I think we should have a shortcut for widening casts, where we don't need to go and unite them. We just literally need to convert every range from one type to another and be done with it.

clang/unittests/StaticAnalyzer/RangeSetTest.cpp
136–148

I don't really understand what's going on here.

647–648

Yes, please.

696

Test cases don't belong in RangeSetTest.

Each piece of code like this should be a separate test case.

@vsavchenko Repled in inlines. Preparing an update.

clang/include/clang/StaticAnalyzer/Core/PathSensitive/RangedConstraintManager.h
245–246

Unfortunately, castTo is N^2 because technically we can call unite(which is N) inside it N times.

248

+1. Is there any place where we can put tasks as tech debt or just keep noting with FIXME/TODO's?

clang/lib/StaticAnalyzer/Core/RangeConstraintManager.cpp
630

What about Tmp?

635

Maybe you want to talk about the maximum stored value?

Yes. I should rephrase the comment.
E.g.: 128 is an amount of all possible values of char and we can't keep it inside char.

639–668

we don't need to go and unite them.

Um, yes. 'unite' only needed for truncated range sets which have more then one range. I'll try to refactor this.
That will help make the algorithm linear for most cases.

clang/unittests/StaticAnalyzer/RangeSetTest.cpp
136–148

This is a generalized version of from function. But this one you can use independently from which type the current test case uses. You can set a custom type to get a range set for a given type. This allows to get range sets based on different types (e.g. char and int) in a single test case.
Previously from produced range sets only for the type specified by a test case.

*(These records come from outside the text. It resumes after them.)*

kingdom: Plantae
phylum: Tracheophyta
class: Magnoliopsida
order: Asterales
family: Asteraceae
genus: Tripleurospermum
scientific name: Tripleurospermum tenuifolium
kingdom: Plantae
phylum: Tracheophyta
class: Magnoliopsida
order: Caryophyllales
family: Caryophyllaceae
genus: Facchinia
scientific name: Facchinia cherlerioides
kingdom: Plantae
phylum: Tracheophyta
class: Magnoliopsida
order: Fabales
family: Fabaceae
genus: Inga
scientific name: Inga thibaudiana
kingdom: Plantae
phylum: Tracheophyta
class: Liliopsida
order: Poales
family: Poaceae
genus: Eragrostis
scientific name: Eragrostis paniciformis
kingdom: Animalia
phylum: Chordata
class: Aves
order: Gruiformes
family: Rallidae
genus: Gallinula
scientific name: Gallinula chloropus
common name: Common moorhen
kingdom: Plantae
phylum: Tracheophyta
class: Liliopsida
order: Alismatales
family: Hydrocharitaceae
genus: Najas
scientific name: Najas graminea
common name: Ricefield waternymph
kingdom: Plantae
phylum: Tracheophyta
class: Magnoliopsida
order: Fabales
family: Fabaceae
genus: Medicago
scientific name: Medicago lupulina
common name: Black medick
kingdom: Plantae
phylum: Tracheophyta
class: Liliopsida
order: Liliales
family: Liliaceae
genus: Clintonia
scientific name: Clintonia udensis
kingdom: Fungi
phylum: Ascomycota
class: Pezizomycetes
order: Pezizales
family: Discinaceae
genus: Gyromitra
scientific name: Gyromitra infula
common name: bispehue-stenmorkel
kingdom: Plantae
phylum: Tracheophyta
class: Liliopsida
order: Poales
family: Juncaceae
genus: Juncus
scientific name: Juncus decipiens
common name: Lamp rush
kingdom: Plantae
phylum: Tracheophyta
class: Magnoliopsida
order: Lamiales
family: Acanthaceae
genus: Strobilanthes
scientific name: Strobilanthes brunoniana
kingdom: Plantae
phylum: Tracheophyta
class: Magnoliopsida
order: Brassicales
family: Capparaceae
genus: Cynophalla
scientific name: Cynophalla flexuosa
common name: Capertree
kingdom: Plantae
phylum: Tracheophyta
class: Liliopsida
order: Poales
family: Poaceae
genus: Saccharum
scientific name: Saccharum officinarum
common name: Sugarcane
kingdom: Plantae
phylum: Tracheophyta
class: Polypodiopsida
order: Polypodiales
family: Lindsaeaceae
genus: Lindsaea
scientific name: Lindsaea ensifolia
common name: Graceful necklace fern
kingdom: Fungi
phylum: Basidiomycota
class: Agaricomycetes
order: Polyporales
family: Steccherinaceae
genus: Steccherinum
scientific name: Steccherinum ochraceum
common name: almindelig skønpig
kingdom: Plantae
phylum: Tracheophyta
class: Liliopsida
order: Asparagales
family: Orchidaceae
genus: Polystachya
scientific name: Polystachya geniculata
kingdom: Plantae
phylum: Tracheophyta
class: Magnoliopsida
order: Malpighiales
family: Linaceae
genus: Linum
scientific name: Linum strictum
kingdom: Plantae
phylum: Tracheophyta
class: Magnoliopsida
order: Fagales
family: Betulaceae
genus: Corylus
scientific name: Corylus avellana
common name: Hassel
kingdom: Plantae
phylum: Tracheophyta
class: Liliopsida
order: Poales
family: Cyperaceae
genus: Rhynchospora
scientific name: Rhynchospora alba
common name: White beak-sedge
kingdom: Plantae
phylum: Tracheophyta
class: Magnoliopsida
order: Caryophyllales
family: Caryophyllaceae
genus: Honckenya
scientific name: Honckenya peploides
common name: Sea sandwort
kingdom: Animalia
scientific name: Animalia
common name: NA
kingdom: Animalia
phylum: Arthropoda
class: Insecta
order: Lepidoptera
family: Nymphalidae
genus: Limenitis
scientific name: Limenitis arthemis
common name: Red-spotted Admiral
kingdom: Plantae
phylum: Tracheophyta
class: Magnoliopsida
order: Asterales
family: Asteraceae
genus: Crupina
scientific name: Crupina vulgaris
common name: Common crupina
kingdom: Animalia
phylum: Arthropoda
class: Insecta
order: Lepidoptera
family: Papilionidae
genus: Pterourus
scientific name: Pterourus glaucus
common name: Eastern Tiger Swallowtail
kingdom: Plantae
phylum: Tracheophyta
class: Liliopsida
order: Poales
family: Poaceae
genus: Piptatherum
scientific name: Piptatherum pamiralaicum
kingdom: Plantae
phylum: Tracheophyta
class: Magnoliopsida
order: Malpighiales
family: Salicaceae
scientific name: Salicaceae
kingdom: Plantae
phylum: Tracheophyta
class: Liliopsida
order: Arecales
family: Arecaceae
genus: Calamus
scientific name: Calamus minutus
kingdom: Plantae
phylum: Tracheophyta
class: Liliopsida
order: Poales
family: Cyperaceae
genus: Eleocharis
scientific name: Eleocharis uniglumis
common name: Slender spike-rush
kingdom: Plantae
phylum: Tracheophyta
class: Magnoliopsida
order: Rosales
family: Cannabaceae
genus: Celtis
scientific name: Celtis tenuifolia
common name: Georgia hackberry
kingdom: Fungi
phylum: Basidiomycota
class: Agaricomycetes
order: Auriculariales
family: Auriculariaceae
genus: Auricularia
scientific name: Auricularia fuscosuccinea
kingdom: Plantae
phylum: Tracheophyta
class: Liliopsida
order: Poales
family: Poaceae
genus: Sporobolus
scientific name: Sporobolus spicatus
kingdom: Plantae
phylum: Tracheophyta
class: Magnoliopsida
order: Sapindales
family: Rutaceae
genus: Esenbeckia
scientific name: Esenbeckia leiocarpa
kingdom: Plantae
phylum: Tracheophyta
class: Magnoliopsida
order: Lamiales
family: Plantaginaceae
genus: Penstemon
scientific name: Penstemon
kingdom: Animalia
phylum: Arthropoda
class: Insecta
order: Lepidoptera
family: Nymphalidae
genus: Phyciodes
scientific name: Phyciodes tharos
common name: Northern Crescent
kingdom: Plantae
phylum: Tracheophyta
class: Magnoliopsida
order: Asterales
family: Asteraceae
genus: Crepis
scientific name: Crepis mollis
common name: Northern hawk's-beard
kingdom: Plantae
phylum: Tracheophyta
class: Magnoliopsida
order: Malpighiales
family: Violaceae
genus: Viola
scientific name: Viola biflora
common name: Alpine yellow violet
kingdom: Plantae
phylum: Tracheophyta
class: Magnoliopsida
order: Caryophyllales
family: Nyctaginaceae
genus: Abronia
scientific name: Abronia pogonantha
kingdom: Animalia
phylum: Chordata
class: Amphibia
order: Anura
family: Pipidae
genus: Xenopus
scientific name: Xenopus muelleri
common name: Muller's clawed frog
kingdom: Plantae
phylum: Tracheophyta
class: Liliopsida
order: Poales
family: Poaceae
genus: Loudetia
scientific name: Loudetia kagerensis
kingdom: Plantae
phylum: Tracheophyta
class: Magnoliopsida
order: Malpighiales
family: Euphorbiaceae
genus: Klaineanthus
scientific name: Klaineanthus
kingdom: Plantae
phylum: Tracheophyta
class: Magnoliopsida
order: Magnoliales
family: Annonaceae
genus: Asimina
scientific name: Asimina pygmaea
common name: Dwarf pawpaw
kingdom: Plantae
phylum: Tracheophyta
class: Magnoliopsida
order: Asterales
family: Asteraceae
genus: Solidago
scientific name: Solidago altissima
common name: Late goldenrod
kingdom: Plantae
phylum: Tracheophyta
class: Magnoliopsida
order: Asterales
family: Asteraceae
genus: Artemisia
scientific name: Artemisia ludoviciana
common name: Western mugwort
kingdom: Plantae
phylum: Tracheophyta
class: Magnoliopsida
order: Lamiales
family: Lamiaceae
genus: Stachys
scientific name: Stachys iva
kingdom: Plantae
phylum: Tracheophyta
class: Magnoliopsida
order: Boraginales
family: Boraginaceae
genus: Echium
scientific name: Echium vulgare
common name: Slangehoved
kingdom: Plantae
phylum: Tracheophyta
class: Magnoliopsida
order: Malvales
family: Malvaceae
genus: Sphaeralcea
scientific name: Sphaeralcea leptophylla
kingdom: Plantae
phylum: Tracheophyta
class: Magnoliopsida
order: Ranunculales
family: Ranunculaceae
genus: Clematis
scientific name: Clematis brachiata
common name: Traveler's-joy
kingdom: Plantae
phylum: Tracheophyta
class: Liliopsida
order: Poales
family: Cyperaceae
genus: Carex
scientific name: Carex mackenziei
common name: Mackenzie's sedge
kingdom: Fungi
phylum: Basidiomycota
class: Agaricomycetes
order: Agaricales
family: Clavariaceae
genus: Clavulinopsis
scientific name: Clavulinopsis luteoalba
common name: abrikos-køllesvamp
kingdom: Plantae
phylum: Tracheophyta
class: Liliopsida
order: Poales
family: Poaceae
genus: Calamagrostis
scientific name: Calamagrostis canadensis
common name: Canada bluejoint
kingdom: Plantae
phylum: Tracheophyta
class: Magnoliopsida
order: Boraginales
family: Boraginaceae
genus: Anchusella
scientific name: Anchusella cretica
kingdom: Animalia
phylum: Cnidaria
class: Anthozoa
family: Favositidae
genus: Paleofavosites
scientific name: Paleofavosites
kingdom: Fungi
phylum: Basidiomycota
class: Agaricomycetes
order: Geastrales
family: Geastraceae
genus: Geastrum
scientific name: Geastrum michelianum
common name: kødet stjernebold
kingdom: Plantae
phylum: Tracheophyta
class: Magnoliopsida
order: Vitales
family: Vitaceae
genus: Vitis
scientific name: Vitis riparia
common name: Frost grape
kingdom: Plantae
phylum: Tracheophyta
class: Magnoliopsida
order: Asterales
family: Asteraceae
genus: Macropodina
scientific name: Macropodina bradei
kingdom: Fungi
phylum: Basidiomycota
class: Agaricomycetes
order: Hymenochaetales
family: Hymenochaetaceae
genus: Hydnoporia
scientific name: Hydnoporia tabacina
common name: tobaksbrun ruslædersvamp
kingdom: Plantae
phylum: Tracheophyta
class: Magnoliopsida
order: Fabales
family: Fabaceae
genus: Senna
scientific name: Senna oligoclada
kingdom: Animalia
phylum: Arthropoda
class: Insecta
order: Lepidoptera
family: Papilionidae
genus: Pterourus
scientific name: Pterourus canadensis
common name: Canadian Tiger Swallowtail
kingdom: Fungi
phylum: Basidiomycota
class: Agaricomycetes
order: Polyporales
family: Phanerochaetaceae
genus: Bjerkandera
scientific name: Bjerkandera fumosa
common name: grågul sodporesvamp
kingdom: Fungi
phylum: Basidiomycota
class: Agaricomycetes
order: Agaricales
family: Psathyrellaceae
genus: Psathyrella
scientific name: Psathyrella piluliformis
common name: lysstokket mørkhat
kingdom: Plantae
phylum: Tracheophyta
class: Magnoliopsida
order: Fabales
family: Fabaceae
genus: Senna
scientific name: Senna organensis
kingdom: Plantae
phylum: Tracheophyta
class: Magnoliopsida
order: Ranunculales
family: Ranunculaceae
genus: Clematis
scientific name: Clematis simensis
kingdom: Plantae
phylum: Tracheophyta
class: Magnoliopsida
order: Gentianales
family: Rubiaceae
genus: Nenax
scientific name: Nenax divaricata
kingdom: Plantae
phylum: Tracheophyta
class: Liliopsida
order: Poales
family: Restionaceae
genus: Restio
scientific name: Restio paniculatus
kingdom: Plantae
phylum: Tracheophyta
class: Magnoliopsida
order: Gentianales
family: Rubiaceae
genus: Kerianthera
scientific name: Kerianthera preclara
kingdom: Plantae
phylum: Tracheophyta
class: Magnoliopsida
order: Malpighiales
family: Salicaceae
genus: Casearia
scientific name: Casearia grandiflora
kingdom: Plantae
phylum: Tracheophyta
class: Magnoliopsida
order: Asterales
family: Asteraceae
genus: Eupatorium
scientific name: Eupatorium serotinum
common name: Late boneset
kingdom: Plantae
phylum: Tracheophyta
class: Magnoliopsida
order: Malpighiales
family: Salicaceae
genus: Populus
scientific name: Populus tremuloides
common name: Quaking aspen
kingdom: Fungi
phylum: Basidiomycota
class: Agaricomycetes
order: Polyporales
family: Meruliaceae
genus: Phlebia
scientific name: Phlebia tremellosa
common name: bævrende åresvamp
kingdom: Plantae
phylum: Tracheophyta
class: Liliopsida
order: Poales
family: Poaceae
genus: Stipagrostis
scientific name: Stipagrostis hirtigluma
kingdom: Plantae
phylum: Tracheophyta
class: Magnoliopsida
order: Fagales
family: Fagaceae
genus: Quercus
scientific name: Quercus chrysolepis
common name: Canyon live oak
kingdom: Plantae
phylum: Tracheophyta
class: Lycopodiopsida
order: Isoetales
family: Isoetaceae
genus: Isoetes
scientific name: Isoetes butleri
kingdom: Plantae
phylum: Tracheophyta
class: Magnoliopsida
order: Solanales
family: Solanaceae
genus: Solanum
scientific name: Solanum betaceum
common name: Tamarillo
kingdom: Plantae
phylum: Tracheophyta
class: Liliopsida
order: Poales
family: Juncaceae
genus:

ASDenysPetrov added inline comments.Jun 17 2021, 5:44 AM
clang/include/clang/StaticAnalyzer/Core/PathSensitive/RangedConstraintManager.h
245–246

Corrected.
Unfortunately, castTo is N^2 because technically we can call unite(which is N+M) inside it N times.

vsavchenko added inline comments.Jun 17 2021, 5:55 AM
clang/include/clang/StaticAnalyzer/Core/PathSensitive/RangedConstraintManager.h
245–246

Unfortunately, castTo is N^2 because technically we can call unite(which is N) inside it N times.

I know why you put N^2, and what I meant was that there is probably a better algorithm than that.

And as I said there is a linear algorithm:
If you have a smaller type that is, let's say, 8 times smaller than the larger type. We can split the original range set into 8 range sets and unite them.
This difference between type sizes is limited (because we don't support integer types of arbitrary bit width) aka is a constant. However, IRL the size of range sets is very small, and this constant factor can make it much slower than your N^2 algorithm.

But it doesn't mean that there is no better algorithm and that you HAVE TO call unite in a loop N times.

vsavchenko added inline comments.Jun 17 2021, 6:06 AM
clang/lib/StaticAnalyzer/Core/RangeConstraintManager.cpp
630

Maybe something like Dummy or Intermediate.

clang/unittests/StaticAnalyzer/RangeSetTest.cpp
136–148

OK then, if you make this from templated, make all of them templated and you won't need to duplicate the logic with sizeof * 8 everywhere.

Made changes according to comments. Optimized castTo function for each cast case. Simplified unit test.

vsavchenko added inline comments.Jun 23 2021, 7:47 AM
clang/lib/StaticAnalyzer/Core/RangeConstraintManager.cpp
299–309

We should add assert(!isEmpty()); in all three

650–681

Maybe we can extract this into something like truncateTo and the next if to convertTo private methods?

clang/unittests/StaticAnalyzer/RangeSetTest.cpp
117–118

Great, that works too!

120

Default to BaseType?

126

Default to BaseType?

130–131

Default to BaseType?

131

Unused parameter?

722–800

If loop and promotion share the same test case, why should we split them into two groups?

I'll update tommorow.

clang/unittests/StaticAnalyzer/RangeSetTest.cpp
120

It's implicitly deduced. I think it is not necessary.

131

Oh... :-)

722–800

Yes, the tests are identical but they use different testing::Types in the suites. Also I don't want to mix them to make problem localizing easier if occurs. But still I haven't strong preferences on that.

Added assertions. Added two helper functions for castTo method. Moved some distinct code to them. Fixed clang-tidy complaints.